(Assignment) Restating every entry exactly is the whole task.

[Change detection data]
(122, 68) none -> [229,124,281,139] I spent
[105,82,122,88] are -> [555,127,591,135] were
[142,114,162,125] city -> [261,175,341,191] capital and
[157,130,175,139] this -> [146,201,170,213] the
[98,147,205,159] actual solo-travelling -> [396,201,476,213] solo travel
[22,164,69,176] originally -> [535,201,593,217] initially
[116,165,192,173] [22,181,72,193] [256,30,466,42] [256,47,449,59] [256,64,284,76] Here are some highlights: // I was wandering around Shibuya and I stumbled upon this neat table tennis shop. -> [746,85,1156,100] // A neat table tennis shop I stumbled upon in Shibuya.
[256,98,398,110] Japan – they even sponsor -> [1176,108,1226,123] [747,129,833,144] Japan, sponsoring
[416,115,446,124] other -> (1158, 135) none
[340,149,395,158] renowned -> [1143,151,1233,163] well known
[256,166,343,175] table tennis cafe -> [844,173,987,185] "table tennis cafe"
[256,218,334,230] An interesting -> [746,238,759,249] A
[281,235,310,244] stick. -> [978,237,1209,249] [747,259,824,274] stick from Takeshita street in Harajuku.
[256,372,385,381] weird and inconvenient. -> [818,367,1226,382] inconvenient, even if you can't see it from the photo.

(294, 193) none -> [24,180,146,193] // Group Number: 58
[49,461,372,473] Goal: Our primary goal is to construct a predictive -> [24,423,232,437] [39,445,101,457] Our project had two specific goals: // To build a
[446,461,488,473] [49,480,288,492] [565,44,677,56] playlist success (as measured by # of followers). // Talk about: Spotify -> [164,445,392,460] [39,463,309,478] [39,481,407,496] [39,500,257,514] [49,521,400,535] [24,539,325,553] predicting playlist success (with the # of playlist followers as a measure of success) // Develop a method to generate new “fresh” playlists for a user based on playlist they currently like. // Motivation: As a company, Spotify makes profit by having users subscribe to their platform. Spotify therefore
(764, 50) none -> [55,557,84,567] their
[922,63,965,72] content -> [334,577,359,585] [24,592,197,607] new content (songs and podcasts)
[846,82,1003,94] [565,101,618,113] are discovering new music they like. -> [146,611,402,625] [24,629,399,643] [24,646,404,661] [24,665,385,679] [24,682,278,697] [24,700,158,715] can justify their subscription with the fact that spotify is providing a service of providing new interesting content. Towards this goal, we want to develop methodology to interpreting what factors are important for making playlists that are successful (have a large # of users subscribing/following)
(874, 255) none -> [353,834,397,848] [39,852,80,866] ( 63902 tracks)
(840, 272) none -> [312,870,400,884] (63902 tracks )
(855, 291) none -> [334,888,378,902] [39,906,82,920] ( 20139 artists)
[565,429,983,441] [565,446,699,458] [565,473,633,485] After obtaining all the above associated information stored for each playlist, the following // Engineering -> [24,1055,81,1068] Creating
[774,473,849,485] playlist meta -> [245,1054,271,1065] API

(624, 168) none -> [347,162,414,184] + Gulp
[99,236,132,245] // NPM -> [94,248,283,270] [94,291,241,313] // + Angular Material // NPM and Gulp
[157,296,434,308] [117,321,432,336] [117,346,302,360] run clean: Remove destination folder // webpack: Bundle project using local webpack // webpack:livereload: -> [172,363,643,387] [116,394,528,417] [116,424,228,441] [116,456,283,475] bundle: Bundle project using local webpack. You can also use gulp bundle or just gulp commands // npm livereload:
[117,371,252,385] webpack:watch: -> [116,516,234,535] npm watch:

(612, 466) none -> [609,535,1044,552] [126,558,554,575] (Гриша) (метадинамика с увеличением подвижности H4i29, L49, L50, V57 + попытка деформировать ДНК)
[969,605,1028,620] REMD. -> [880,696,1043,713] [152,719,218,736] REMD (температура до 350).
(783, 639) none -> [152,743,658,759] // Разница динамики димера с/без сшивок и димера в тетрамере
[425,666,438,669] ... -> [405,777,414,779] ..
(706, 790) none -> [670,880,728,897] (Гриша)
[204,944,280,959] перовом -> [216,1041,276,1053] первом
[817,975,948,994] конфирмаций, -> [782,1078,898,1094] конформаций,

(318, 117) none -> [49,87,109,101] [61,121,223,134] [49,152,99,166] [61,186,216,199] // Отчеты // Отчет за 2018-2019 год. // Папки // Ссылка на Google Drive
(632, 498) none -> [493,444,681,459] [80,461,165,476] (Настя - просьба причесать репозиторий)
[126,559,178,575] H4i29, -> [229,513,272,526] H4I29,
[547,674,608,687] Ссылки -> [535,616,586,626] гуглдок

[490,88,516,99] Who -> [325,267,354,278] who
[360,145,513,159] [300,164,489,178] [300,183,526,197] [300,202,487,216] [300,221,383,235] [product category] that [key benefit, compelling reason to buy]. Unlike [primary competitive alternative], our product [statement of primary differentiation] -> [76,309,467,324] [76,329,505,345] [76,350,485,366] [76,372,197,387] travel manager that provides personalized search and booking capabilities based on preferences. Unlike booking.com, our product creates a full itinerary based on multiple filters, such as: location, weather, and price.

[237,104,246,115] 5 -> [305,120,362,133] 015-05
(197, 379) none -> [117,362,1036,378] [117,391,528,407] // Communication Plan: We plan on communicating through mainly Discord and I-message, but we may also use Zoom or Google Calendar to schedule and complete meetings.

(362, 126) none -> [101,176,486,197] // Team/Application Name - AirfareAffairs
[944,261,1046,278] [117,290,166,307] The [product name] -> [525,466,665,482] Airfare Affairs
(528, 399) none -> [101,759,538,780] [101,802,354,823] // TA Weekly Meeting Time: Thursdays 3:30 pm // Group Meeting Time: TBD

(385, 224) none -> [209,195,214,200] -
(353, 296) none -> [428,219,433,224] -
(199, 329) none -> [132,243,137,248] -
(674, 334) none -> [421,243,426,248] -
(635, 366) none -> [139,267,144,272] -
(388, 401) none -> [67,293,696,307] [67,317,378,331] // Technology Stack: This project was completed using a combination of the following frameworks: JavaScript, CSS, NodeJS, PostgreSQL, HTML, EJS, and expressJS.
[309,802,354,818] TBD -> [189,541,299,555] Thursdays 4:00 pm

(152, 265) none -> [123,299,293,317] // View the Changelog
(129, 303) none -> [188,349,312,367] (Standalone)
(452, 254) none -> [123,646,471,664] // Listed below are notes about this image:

(Response)
(122, 68) none -> [229,124,281,139] I spent
[105,82,122,88] are -> [555,127,591,135] were
[142,114,162,125] city -> [261,175,341,191] capital and
[157,130,175,139] this -> [146,201,170,213] the
[98,147,205,159] actual solo-travelling -> [396,201,476,213] solo travel
[22,164,69,176] originally -> [535,201,593,217] initially
[116,165,192,173] [22,181,72,193] [256,30,466,42] [256,47,449,59] [256,64,284,76] Here are some highlights: // I was wandering around Shibuya and I stumbled upon this neat table tennis shop. -> [746,85,1156,100] // A neat table tennis shop I stumbled upon in Shibuya.
[256,98,398,110] Japan – they even sponsor -> [1176,108,1226,123] [747,129,833,144] Japan, sponsoring
[416,115,446,124] other -> (1158, 135) none
[340,149,395,158] renowned -> [1143,151,1233,163] well known
[256,166,343,175] table tennis cafe -> [844,173,987,185] "table tennis cafe"
[256,218,334,230] An interesting -> [746,238,759,249] A
[281,235,310,244] stick. -> [978,237,1209,249] [747,259,824,274] stick from Takeshita street in Harajuku.
[256,372,385,381] weird and inconvenient. -> [818,367,1226,382] inconvenient, even if you can't see it from the photo.

(294, 193) none -> [24,180,146,193] // Group Number: 58
[49,461,372,473] Goal: Our primary goal is to construct a predictive -> [24,423,232,437] [39,445,101,457] Our project had two specific goals: // To build a
[446,461,488,473] [49,480,288,492] [565,44,677,56] playlist success (as measured by # of followers). // Talk about: Spotify -> [164,445,392,460] [39,463,309,478] [39,481,407,496] [39,500,257,514] [49,521,400,535] [24,539,325,553] predicting playlist success (with the # of playlist followers as a measure of success) // Develop a method to generate new “fresh” playlists for a user based on playlist they currently like. // Motivation: As a company, Spotify makes profit by having users subscribe to their platform. Spotify therefore
(764, 50) none -> [55,557,84,567] their
[922,63,965,72] content -> [334,577,359,585] [24,592,197,607] new content (songs and podcasts)
[846,82,1003,94] [565,101,618,113] are discovering new music they like. -> [146,611,402,625] [24,629,399,643] [24,646,404,661] [24,665,385,679] [24,682,278,697] [24,700,158,715] can justify their subscription with the fact that spotify is providing a service of providing new interesting content. Towards this goal, we want to develop methodology to interpreting what factors are important for making playlists that are successful (have a large # of users subscribing/following)
(874, 255) none -> [353,834,397,848] [39,852,80,866] ( 63902 tracks)
(840, 272) none -> [312,870,400,884] (63902 tracks )
(855, 291) none -> [334,888,378,902] [39,906,82,920] ( 20139 artists)
[565,429,983,441] [565,446,699,458] [565,473,633,485] After obtaining all the above associated information stored for each playlist, the following // Engineering -> [24,1055,81,1068] Creating
[774,473,849,485] playlist meta -> [245,1054,271,1065] API

(624, 168) none -> [347,162,414,184] + Gulp
[99,236,132,245] // NPM -> [94,248,283,270] [94,291,241,313] // + Angular Material // NPM and Gulp
[157,296,434,308] [117,321,432,336] [117,346,302,360] run clean: Remove destination folder // webpack: Bundle project using local webpack // webpack:livereload: -> [172,363,643,387] [116,394,528,417] [116,424,228,441] [116,456,283,475] bundle: Bundle project using local webpack. You can also use gulp bundle or just gulp commands // npm livereload:
[117,371,252,385] webpack:watch: -> [116,516,234,535] npm watch:

(612, 466) none -> [609,535,1044,552] [126,558,554,575] (Гриша) (метадинамика с увеличением подвижности H4i29, L49, L50, V57 + попытка деформировать ДНК)
[969,605,1028,620] REMD. -> [880,696,1043,713] [152,719,218,736] REMD (температура до 350).
(783, 639) none -> [152,743,658,759] // Разница динамики димера с/без сшивок и димера в тетрамере
[425,666,438,669] ... -> [405,777,414,779] ..
(706, 790) none -> [670,880,728,897] (Гриша)
[204,944,280,959] перовом -> [216,1041,276,1053] первом
[817,975,948,994] конфирмаций, -> [782,1078,898,1094] конформаций,

(318, 117) none -> [49,87,109,101] [61,121,223,134] [49,152,99,166] [61,186,216,199] // Отчеты // Отчет за 2018-2019 год. // Папки // Ссылка на Google Drive
(632, 498) none -> [493,444,681,459] [80,461,165,476] (Настя - просьба причесать репозиторий)
[126,559,178,575] H4i29, -> [229,513,272,526] H4I29,
[547,674,608,687] Ссылки -> [535,616,586,626] гуглдок

[490,88,516,99] Who -> [325,267,354,278] who
[360,145,513,159] [300,164,489,178] [300,183,526,197] [300,202,487,216] [300,221,383,235] [product category] that [key benefit, compelling reason to buy]. Unlike [primary competitive alternative], our product [statement of primary differentiation] -> [76,309,467,324] [76,329,505,345] [76,350,485,366] [76,372,197,387] travel manager that provides personalized search and booking capabilities based on preferences. Unlike booking.com, our product creates a full itinerary based on multiple filters, such as: location, weather, and price.

[237,104,246,115] 5 -> [305,120,362,133] 015-05
(197, 379) none -> [117,362,1036,378] [117,391,528,407] // Communication Plan: We plan on communicating through mainly Discord and I-message, but we may also use Zoom or Google Calendar to schedule and complete meetings.

(362, 126) none -> [101,176,486,197] // Team/Application Name - AirfareAffairs
[944,261,1046,278] [117,290,166,307] The [product name] -> [525,466,665,482] Airfare Affairs
(528, 399) none -> [101,759,538,780] [101,802,354,823] // TA Weekly Meeting Time: Thursdays 3:30 pm // Group Meeting Time: TBD

(385, 224) none -> [209,195,214,200] -
(353, 296) none -> [428,219,433,224] -
(199, 329) none -> [132,243,137,248] -
(674, 334) none -> [421,243,426,248] -
(635, 366) none -> [139,267,144,272] -
(388, 401) none -> [67,293,696,307] [67,317,378,331] // Technology Stack: This project was completed using a combination of the following frameworks: JavaScript, CSS, NodeJS, PostgreSQL, HTML, EJS, and expressJS.
[309,802,354,818] TBD -> [189,541,299,555] Thursdays 4:00 pm

(152, 265) none -> [123,299,293,317] // View the Changelog
(129, 303) none -> [188,349,312,367] (Standalone)
(452, 254) none -> [123,646,471,664] // Listed below are notes about this image:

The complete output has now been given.